## The problem:
From the entries below, copy out all lines holding "public".

Items listed in a dataset
==========

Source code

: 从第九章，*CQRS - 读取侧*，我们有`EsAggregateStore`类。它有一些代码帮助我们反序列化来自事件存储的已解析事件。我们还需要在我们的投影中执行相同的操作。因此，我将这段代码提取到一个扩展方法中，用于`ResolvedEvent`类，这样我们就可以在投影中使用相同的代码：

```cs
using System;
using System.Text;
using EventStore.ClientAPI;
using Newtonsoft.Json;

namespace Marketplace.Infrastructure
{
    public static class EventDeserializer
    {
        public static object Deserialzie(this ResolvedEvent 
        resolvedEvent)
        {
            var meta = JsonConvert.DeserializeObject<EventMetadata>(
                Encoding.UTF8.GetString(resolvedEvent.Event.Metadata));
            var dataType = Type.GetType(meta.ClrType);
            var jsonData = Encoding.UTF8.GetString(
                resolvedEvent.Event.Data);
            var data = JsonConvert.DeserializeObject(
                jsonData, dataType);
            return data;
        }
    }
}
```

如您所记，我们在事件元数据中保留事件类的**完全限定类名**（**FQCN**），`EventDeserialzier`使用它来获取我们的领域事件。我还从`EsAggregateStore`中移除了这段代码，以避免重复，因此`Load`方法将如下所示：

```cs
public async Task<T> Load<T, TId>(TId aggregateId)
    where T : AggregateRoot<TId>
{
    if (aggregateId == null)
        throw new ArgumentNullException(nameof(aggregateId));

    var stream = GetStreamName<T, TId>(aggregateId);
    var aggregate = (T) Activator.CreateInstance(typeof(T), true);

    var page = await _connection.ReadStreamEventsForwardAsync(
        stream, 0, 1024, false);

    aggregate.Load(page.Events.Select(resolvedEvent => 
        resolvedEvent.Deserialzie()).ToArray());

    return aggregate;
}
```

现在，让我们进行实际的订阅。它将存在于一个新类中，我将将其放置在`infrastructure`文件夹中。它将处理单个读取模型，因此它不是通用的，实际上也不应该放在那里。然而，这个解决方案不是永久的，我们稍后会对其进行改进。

==========

## Solution to this exercise:
    public static class EventDeserializer
        public static object Deserialzie(this ResolvedEvent 
public async Task<T> Load<T, TId>(TId aggregateId)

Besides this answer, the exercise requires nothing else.